[Collected data]
----
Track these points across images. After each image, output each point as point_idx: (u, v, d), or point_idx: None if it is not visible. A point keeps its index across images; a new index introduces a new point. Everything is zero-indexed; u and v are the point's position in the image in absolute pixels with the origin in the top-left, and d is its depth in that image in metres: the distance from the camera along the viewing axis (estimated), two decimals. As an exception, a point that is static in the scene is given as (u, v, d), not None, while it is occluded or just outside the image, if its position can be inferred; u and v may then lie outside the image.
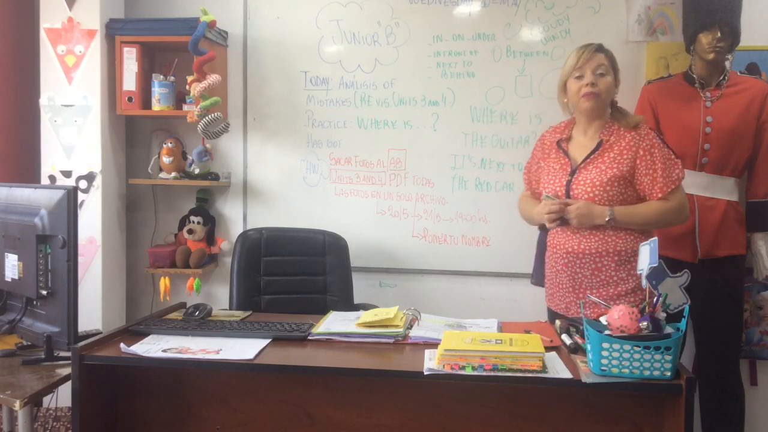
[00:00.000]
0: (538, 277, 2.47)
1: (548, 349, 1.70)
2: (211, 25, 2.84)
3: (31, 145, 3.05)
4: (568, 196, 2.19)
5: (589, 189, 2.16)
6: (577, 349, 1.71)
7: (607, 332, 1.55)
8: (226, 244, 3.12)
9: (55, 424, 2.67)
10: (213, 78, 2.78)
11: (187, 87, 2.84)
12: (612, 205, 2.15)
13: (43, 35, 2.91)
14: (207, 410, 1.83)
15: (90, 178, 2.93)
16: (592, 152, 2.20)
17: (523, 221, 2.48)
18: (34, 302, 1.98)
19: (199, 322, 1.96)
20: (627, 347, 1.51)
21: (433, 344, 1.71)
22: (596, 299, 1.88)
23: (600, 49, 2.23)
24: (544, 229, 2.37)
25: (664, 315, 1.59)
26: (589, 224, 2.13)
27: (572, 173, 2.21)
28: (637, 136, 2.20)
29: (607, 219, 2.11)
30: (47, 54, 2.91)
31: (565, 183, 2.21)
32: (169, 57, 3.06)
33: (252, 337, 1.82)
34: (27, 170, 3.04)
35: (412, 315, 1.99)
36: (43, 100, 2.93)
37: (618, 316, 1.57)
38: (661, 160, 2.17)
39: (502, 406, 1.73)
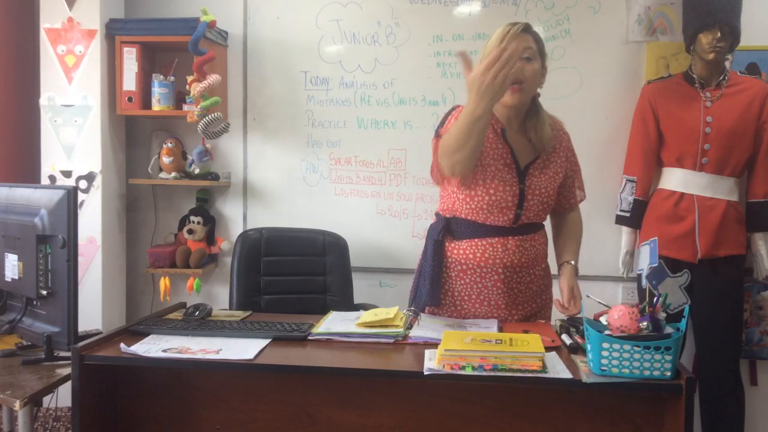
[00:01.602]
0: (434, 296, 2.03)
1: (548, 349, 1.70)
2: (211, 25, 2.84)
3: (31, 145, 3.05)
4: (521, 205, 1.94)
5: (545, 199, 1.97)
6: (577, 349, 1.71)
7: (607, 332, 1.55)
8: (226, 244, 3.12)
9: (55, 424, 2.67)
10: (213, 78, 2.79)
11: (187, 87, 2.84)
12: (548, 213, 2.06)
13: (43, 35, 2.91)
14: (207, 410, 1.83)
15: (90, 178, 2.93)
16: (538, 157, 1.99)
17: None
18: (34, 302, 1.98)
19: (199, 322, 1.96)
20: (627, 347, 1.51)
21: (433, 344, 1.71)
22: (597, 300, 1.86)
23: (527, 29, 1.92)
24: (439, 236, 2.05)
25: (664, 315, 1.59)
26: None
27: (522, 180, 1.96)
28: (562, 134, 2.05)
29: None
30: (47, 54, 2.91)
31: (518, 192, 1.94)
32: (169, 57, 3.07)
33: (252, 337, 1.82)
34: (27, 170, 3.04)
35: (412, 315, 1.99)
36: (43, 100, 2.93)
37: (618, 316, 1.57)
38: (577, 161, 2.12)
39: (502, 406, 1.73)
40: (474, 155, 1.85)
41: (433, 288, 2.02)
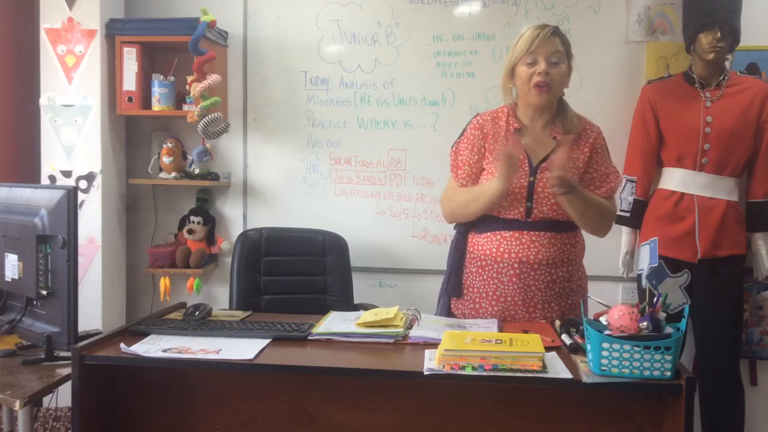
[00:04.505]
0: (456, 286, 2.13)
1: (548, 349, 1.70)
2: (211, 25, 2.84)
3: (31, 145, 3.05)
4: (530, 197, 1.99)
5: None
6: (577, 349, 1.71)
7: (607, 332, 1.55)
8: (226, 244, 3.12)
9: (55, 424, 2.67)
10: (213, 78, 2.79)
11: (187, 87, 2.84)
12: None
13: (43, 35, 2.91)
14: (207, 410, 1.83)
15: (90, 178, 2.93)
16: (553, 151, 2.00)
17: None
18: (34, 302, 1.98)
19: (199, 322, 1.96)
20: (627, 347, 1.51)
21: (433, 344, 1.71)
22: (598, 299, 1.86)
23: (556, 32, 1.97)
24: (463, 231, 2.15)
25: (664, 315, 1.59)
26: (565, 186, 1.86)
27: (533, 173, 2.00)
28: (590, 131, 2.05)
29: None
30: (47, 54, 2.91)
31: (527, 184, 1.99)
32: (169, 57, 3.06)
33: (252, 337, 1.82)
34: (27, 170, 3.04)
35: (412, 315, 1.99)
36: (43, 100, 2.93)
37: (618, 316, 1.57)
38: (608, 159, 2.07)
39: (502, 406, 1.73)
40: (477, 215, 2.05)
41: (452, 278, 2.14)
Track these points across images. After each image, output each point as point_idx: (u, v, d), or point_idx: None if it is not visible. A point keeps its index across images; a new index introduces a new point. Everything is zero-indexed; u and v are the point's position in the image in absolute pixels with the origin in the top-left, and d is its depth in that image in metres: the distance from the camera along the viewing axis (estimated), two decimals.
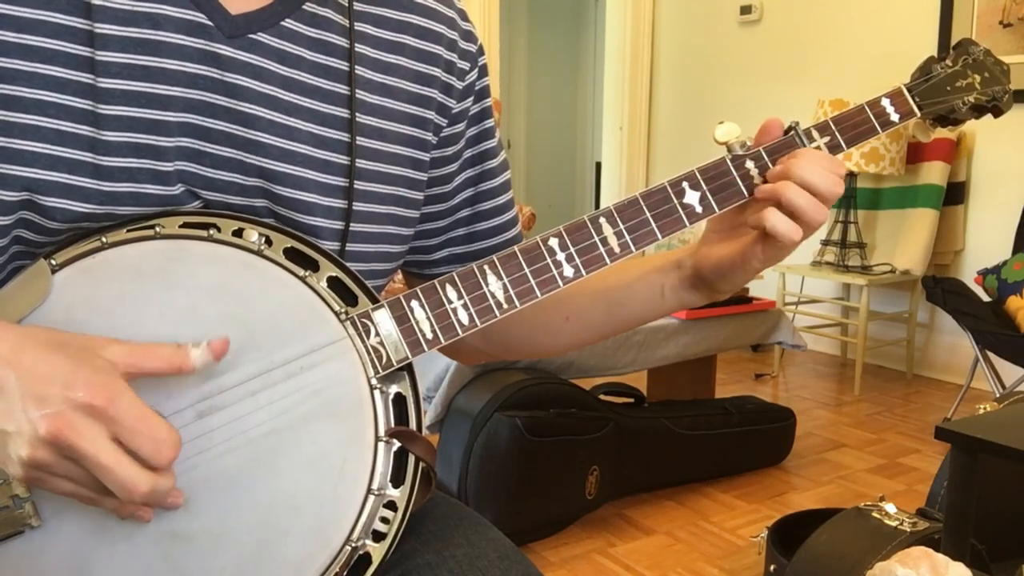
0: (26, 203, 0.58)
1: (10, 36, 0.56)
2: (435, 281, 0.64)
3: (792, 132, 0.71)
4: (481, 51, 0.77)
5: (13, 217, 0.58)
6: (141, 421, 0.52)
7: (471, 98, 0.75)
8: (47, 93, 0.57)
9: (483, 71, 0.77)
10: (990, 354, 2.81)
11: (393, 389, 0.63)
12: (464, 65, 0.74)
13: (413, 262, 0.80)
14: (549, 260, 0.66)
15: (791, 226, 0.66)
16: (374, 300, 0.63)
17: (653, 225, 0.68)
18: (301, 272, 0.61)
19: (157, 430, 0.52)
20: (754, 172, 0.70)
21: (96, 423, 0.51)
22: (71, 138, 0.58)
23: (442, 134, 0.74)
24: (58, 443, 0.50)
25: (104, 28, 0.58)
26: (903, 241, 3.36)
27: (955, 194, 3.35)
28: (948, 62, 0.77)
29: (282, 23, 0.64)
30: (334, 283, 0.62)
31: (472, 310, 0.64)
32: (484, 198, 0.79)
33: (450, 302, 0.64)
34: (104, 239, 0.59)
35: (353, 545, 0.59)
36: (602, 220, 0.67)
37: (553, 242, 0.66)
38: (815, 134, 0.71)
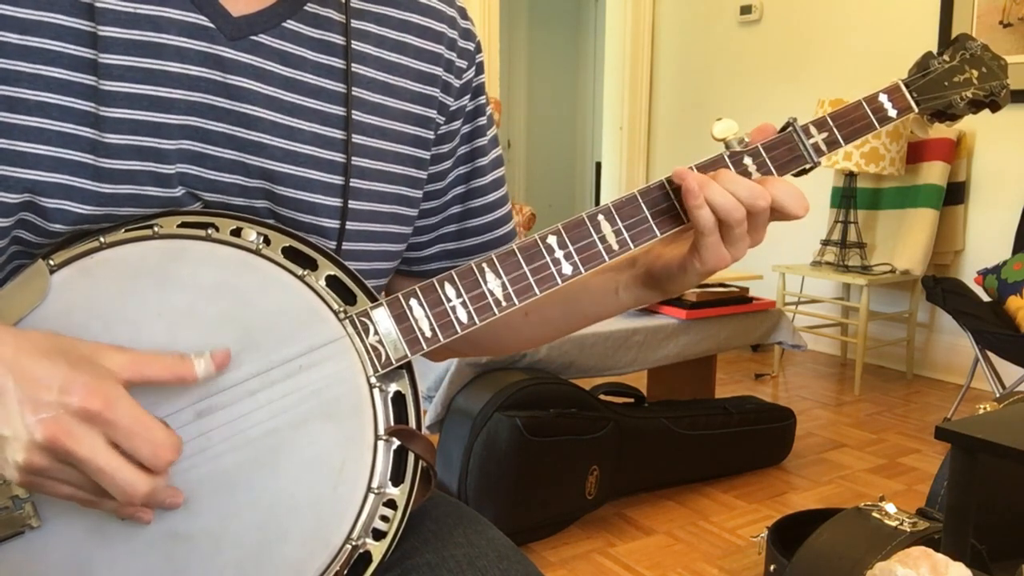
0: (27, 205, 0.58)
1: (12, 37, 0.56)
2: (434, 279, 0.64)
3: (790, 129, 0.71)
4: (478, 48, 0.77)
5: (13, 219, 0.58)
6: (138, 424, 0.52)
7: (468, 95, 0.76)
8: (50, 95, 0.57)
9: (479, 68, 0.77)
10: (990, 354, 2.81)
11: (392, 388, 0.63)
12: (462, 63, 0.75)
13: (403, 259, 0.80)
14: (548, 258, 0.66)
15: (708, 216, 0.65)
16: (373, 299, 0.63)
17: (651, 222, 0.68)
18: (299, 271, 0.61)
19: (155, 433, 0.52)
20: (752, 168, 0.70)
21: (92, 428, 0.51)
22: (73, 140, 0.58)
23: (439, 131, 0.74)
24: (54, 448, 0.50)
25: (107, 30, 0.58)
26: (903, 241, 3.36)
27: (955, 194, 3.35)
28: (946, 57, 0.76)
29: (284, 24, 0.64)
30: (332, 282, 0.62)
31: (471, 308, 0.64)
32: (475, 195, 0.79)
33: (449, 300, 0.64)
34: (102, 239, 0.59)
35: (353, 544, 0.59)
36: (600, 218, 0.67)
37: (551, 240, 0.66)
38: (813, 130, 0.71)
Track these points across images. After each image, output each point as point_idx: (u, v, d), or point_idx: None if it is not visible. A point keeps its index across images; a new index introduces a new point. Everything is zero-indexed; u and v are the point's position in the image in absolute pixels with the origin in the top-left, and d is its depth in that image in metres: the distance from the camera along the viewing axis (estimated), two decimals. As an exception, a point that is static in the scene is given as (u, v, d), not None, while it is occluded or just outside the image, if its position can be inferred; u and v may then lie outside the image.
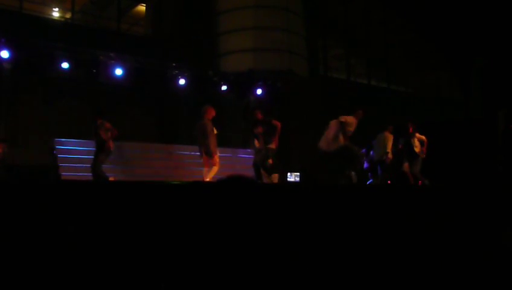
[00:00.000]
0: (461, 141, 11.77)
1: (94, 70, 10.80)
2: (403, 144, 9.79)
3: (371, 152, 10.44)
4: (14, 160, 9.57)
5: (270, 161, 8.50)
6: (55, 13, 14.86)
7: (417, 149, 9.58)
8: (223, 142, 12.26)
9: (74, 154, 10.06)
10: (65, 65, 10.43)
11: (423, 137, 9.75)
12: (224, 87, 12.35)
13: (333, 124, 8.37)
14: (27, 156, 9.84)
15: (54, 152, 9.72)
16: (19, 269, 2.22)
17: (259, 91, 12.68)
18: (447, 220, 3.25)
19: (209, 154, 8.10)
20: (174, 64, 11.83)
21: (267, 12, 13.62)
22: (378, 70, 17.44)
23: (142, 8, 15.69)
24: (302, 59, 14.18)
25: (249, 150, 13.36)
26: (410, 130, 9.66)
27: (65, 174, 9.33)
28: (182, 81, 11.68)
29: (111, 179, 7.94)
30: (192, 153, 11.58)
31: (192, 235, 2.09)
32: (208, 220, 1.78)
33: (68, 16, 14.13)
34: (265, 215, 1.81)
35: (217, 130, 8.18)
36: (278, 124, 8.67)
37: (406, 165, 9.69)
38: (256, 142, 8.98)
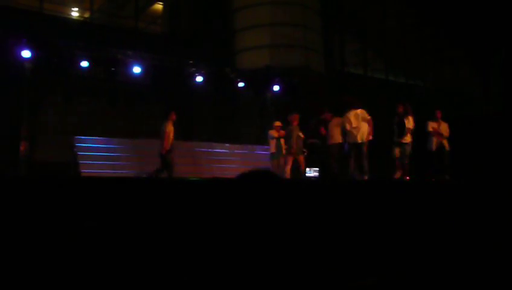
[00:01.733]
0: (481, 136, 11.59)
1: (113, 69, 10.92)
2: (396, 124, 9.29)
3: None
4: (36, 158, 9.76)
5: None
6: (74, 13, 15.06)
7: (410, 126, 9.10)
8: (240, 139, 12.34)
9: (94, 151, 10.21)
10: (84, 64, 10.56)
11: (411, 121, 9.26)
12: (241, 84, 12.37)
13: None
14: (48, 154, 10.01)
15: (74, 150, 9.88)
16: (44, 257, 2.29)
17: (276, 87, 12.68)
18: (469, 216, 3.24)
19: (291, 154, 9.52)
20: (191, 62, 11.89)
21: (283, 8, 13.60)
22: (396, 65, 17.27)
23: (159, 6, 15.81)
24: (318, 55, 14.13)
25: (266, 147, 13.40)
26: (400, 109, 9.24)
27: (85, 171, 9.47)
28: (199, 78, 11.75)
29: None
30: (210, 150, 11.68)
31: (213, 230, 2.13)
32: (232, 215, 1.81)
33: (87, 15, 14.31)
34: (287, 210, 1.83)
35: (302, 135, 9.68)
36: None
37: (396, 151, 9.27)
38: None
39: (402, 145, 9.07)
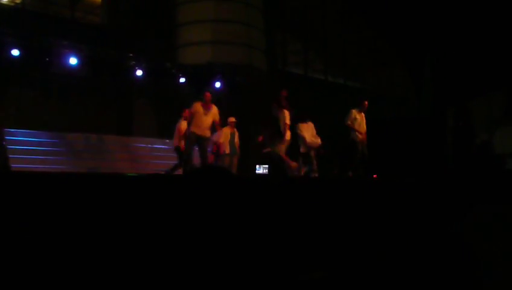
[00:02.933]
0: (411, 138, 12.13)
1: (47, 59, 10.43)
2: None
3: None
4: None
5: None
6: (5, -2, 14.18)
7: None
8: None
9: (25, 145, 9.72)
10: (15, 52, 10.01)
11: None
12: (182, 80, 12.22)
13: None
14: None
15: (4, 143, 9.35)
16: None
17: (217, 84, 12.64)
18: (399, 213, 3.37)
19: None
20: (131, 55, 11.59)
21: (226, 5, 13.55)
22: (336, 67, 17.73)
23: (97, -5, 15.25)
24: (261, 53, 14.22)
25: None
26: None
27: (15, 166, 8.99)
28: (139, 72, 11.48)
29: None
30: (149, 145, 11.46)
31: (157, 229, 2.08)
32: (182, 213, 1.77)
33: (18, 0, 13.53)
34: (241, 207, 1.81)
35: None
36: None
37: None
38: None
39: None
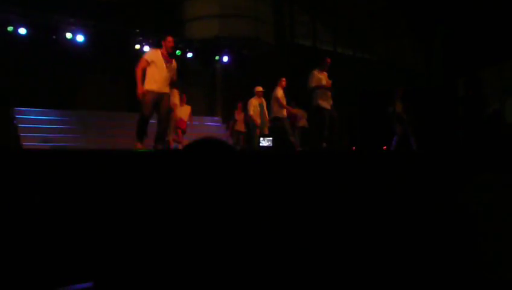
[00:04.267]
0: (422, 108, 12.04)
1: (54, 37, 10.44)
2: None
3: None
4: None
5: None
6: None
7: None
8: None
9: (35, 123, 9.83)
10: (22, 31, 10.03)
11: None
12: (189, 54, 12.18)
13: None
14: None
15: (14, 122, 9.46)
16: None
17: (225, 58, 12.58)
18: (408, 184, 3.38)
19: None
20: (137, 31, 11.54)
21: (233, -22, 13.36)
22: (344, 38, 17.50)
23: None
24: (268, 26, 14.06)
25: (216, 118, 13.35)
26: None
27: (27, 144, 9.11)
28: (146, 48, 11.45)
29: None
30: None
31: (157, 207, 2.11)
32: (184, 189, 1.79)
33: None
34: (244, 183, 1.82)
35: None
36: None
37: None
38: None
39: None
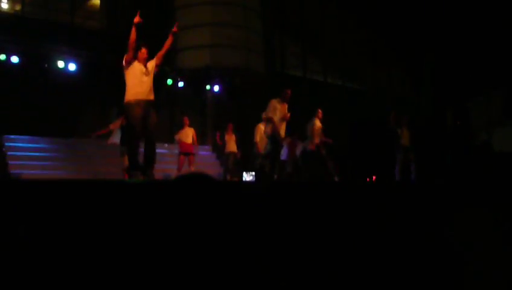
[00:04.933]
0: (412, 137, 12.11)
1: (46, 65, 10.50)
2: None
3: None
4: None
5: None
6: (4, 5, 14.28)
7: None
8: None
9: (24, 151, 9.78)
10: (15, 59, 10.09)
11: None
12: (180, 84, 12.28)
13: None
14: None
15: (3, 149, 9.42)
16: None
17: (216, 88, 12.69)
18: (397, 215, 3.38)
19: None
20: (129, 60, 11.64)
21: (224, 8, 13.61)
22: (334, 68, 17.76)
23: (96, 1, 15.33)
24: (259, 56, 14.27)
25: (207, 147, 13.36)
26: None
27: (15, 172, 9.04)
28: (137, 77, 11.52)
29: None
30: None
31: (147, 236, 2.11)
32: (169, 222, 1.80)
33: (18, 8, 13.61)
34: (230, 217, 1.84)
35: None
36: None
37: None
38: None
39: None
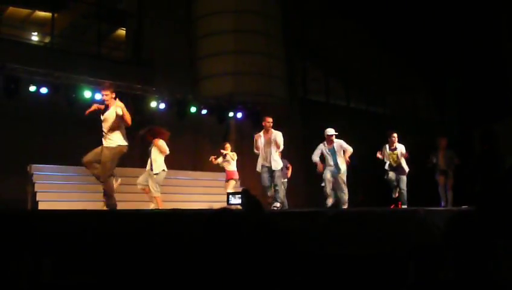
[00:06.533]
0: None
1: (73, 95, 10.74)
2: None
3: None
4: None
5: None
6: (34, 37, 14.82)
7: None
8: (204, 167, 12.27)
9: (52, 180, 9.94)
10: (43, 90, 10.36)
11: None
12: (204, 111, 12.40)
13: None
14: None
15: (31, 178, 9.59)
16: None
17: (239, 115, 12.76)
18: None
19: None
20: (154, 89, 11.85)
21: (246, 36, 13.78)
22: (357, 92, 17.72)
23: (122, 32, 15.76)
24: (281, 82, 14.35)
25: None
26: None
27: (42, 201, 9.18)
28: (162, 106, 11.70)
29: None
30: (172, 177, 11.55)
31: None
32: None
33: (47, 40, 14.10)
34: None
----
- _YOUR INSTRUCTIONS_: Those lines of the records above that run from the one containing "20: (754, 172, 0.70)" through the one containing "1: (94, 70, 10.80)" should be returned exactly, with no pictures among them.

- _TASK ANSWER_:
20: (754, 172, 0.70)
21: (96, 423, 0.51)
22: (71, 138, 0.58)
23: (442, 134, 0.74)
24: (58, 443, 0.50)
25: (104, 28, 0.58)
26: (903, 241, 3.36)
27: (955, 194, 3.35)
28: (948, 62, 0.77)
29: (282, 23, 0.64)
30: (334, 283, 0.62)
31: (472, 310, 0.64)
32: (484, 198, 0.79)
33: (450, 302, 0.64)
34: (104, 239, 0.59)
35: (353, 545, 0.59)
36: (602, 220, 0.67)
37: (553, 242, 0.66)
38: (815, 134, 0.71)
0: (27, 205, 0.58)
1: (12, 37, 0.56)
2: (434, 279, 0.64)
3: (790, 129, 0.71)
4: (478, 48, 0.77)
5: (13, 219, 0.58)
6: (138, 424, 0.52)
7: (468, 95, 0.76)
8: (50, 95, 0.57)
9: (479, 68, 0.77)
10: (990, 354, 2.81)
11: (392, 388, 0.63)
12: (462, 63, 0.75)
13: (403, 259, 0.80)
14: (548, 258, 0.66)
15: (708, 216, 0.65)
16: (373, 299, 0.63)
17: (651, 222, 0.68)
18: (299, 271, 0.61)
19: (155, 433, 0.52)
20: (752, 168, 0.70)
21: (92, 428, 0.51)
22: (73, 140, 0.58)
23: (439, 131, 0.74)
24: (54, 448, 0.50)
25: (107, 30, 0.58)
26: (903, 241, 3.36)
27: (955, 194, 3.35)
28: (946, 57, 0.76)
29: (284, 24, 0.64)
30: (332, 282, 0.62)
31: (471, 308, 0.64)
32: (475, 195, 0.79)
33: (449, 300, 0.64)
34: (102, 239, 0.59)
35: (353, 544, 0.59)
36: (600, 218, 0.67)
37: (551, 240, 0.66)
38: (813, 130, 0.71)
Track these points across images. After each image, output each point as point_idx: (u, v, d), or point_idx: None if it is not visible. A point keeps its index across images; a new index introduces a new point. Everything is zero-indexed; u and v are the point's position in the image in absolute pixels with the origin in the top-left, and d is its depth in that image in metres: the distance from the camera along the viewing axis (estimated), two decimals. As an exception, a point that is static in the scene is given as (u, v, d), not None, while it is occluded or just outside the image, if its position can be inferred; u and v may then lie outside the image.
[00:00.000]
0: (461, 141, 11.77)
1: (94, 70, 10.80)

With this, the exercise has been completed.